EMSNOW: The report forecasts continued growth of the CM market through 2023, with a CAGR of about 7.5 percent. What do you see as the main drivers of this continued growth?
The EMS industry is now like a runaway train in that OEMs can ignore these suppliers only at their peril. No serious OEM today can take on product development without a skilled contracting manufacturing partner. While industry growth may experience intermittent downturns over the next five years, the EMS industry is going to capture all of the emerging new product growth for the foreseeable future. That is, unless Trump manages to drive the economy into a ditch with his silly tariffs. Otherwise, there’s just no way this industry is going to slow down. We’ve had two consecutive years of 15%+ growth in EMS industry in 2017 and 2018. EMS is the only way to keep the costs under control where a company has new product launches happening on a frequent basis. However, there is a danger of OEMs flooding the component market which will create an excess in supply, as they commonly do, but hopefully that excess supply will get consumed in the subsequent year.
EMSNOW:What is the impact that IoT will have on the industry?
That is the question! There are all kinds of industry data that suggests a positive outlook for the IoTs components, which we believe to be real. Most of these devices are module makers, measuring wireless performance and sensor accuracy, but as is often the business case, Asians tend to drive their costs to the margin, all to capture more market share, and sadly make no profit. The industrial market will take off first (as per Industry 4.0), but there will also be strong demand in the transportation markets (automotive and aerospace), led by autonomous drone and vehicles and applications. The consumer markets will be led by smart home and appliance solutions that are becoming increasingly ubiquitous.
EMSNOW: The report states that for the ninth year in a row, the industry was profitable at $8.4 billion. What differences were noted among the various size categories (tiers) of the CMs in this regard?
People forget that the majority of that profit came out of Foxconn, but so many drop below the line that you have to wonder why they are engaged in this industry. The answer is that there is lots of revenue volume which most CMs and ODMs find irresistible. Fortunately, we can say that the industry is finally starting to show some discipline in its gross margins and that should improve only over time.
EMSNOW: How do you see the issues of chasing low cost manufacturing sites vs. return to regionalization playing out?
I think the time for playing musical chairs in site reallocation is over. Most EMS firms have finalized their manufacturing footprint and that will not radically change except in an acquisition or merger situation. We are back to a regional manufacturing model as all EMS companies now can offer competitive value-proposition in any region in the world.
EMSNOW: Looking back at the totality of the research you conducted to complete this report, what insights surprised you about the industry?
I’m just surprised with how resilient the EMS industry is.

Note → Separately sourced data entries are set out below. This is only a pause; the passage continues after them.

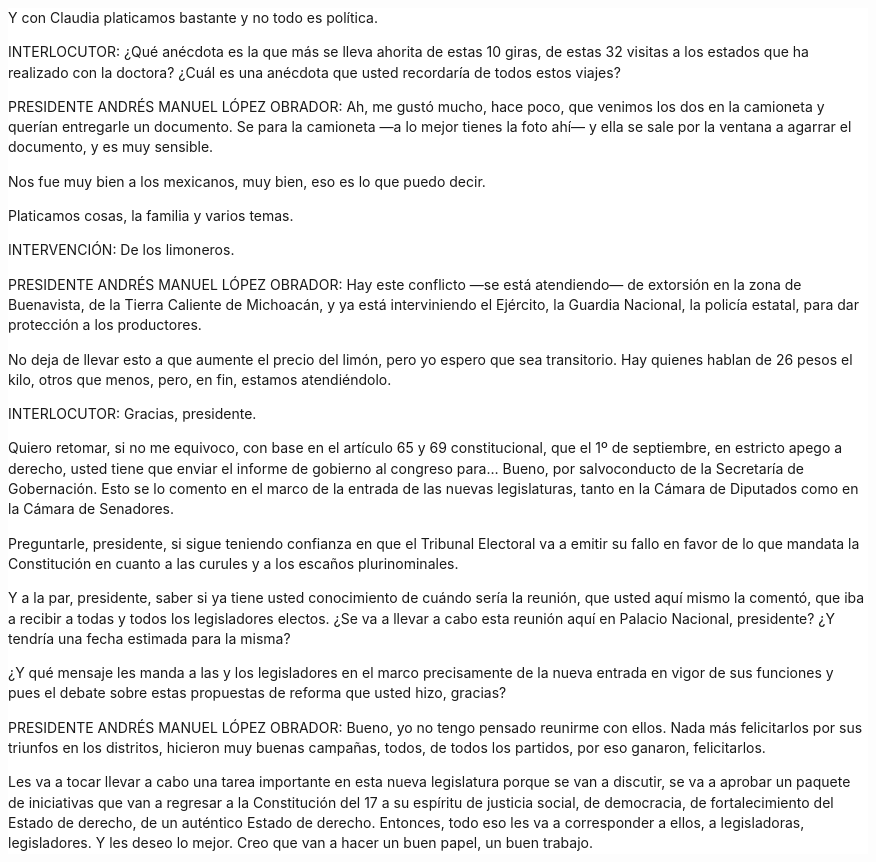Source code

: Y con Claudia platicamos bastante y no todo es política.

INTERLOCUTOR: ¿Qué anécdota es la que más se lleva ahorita de estas 10 giras,
de estas 32 visitas a los estados que ha realizado con la doctora? ¿Cuál es
una anécdota que usted recordaría de todos estos viajes?

PRESIDENTE ANDRÉS MANUEL LÓPEZ OBRADOR: Ah, me gustó mucho, hace poco, que
venimos los dos en la camioneta y querían entregarle un documento. Se para la
camioneta —a lo mejor tienes la foto ahí— y ella se sale por la ventana a
agarrar el documento, y es muy sensible.

Nos fue muy bien a los mexicanos, muy bien, eso es lo que puedo decir.

Platicamos cosas, la familia y varios temas.

INTERVENCIÓN: De los limoneros.

PRESIDENTE ANDRÉS MANUEL LÓPEZ OBRADOR: Hay este conflicto —se está
atendiendo— de extorsión en la zona de Buenavista, de la Tierra Caliente de
Michoacán, y ya está interviniendo el Ejército, la Guardia Nacional, la
policía estatal, para dar protección a los productores.

No deja de llevar esto a que aumente el precio del limón, pero yo espero que
sea transitorio. Hay quienes hablan de 26 pesos el kilo, otros que menos,
pero, en fin, estamos atendiéndolo.

INTERLOCUTOR: Gracias, presidente.

Quiero retomar, si no me equivoco, con base en el artículo 65 y 69
constitucional, que el 1º de septiembre, en estricto apego a derecho, usted
tiene que enviar el informe de gobierno al congreso para… Bueno, por
salvoconducto de la Secretaría de Gobernación. Esto se lo comento en el marco
de la entrada de las nuevas legislaturas, tanto en la Cámara de Diputados como
en la Cámara de Senadores.

Preguntarle, presidente, si sigue teniendo confianza en que el Tribunal
Electoral va a emitir su fallo en favor de lo que mandata la Constitución en
cuanto a las curules y a los escaños plurinominales.

Y a la par, presidente, saber si ya tiene usted conocimiento de cuándo sería
la reunión, que usted aquí mismo la comentó, que iba a recibir a todas y todos
los legisladores electos. ¿Se va a llevar a cabo esta reunión aquí en Palacio
Nacional, presidente? ¿Y tendría una fecha estimada para la misma?

¿Y qué mensaje les manda a las y los legisladores en el marco precisamente de
la nueva entrada en vigor de sus funciones y pues el debate sobre estas
propuestas de reforma que usted hizo, gracias?

PRESIDENTE ANDRÉS MANUEL LÓPEZ OBRADOR: Bueno, yo no tengo pensado reunirme
con ellos. Nada más felicitarlos por sus triunfos en los distritos, hicieron
muy buenas campañas, todos, de todos los partidos, por eso ganaron,
felicitarlos.

Les va a tocar llevar a cabo una tarea importante en esta nueva legislatura
porque se van a discutir, se va a aprobar un paquete de iniciativas que van a
regresar a la Constitución del 17 a su espíritu de justicia social, de
democracia, de fortalecimiento del Estado de derecho, de un auténtico Estado
de derecho. Entonces, todo eso les va a corresponder a ellos, a legisladoras,
legisladores. Y les deseo lo mejor. Creo que van a hacer un buen papel, un
buen trabajo.
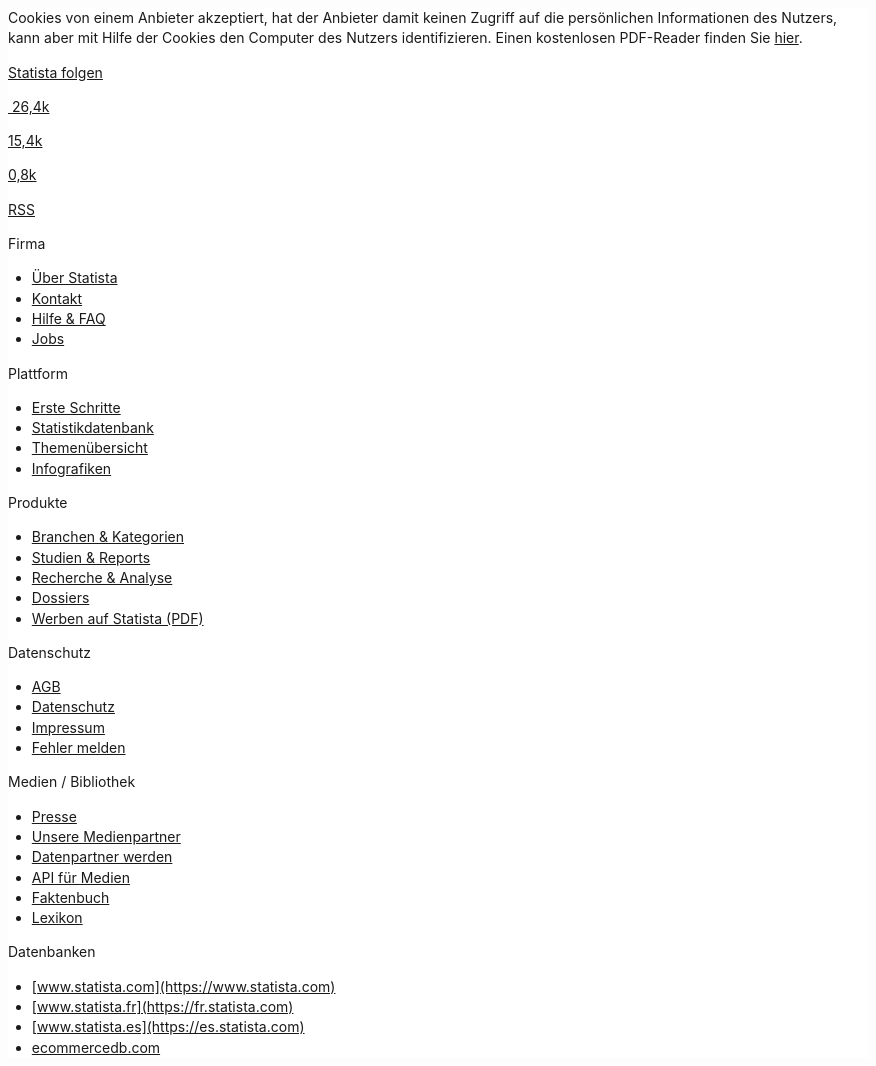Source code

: Cookies von einem Anbieter akzeptiert, hat der Anbieter damit keinen Zugriff auf die persönlichen Informationen des Nutzers, kann aber mit Hilfe der Cookies den Computer des Nutzers identifizieren.
Einen kostenlosen PDF-Reader finden Sie [hier](http://get.adobe.com/de/reader/).

<a href="/infografik/" class="banner-follow">Statista folgen</a>

[<span class="foot-fb sprite"> </span><span class="counter">26,4k</span>](https://www.facebook.com/statistacom)

[<span class="foot-tw sprite"></span><span class="counter">15,4k</span>](https://twitter.com/Statista_com)

[<span class="foot-gp sprite"></span><span class="counter">0,8k</span>](https://plus.google.com/u/0/+statista/posts)

[<span class="foot-rss sprite"></span><span class="counter">RSS</span>](feed://de.statista.com/rss.php)

<span class="headline">Firma</span>
-   [Über Statista](/statistik/info/)
-   [Kontakt](/kontakt/)
-   [Hilfe & FAQ](/statistik/tipps/)
-   [Jobs](/jobs/)

<span class="headline">Plattform</span>
-   [Erste Schritte](/statistik-portal/)
-   [Statistikdatenbank](/statistik/aktuell/)
-   [Themenübersicht](/themen/)
-   [Infografiken](/infografik/)

<span class="headline">Produkte</span>
-   [Branchen & Kategorien](/statistik/kategorien/)
-   [Studien & Reports](/studien-und-reports/)
-   [Recherche & Analyse](http://statista-research.com/)
-   [Dossiers](/dossiers)
-   [Werben auf Statista (PDF)](/download/Werben-bei-Statista_Mediadaten.pdf)

<span class="headline">Datenschutz</span>
-   [AGB](/statistik/impressum/#legal)
-   [Datenschutz](/statistik/impressum/#privacy)
-   [Impressum](/statistik/impressum/)
-   [Fehler melden](/statistik/bugreport/)

<span class="headline">Medien / Bibliothek</span>
-   [Presse](/presse/)
-   [Unsere Medienpartner](/medienpartner/)
-   [Datenpartner werden](/statistik/partner)
-   [API für Medien](/service/api/)
-   [Faktenbuch](/statistik/faktenbuch/)
-   [Lexikon](/statistik/lexikonListe/)

<span class="headline">Datenbanken</span>
-   [www.statista.com](https://www.statista.com)
-   [www.statista.fr](https://fr.statista.com)
-   [www.statista.es](https://es.statista.com)
-   [ecommercedb.com](https://ecommercedb.com/)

There was a time when Sanmina had six years of continuous losses, and they still survived. Small EMS firms like Creation Technologies, SMTC and SigmaTron have done a great job at surviving and adapting. Some are still struggling in their niche (AsteelFlash, Benchmark, Celestica, and Venture Manufacturing). Others like Fabrinet, Foxconn, Hana Microelectronics, Jabil, Pegatron, and Zollner are pushing the technology envelope and have performed extremely well and demonstrate that they know their business and customers.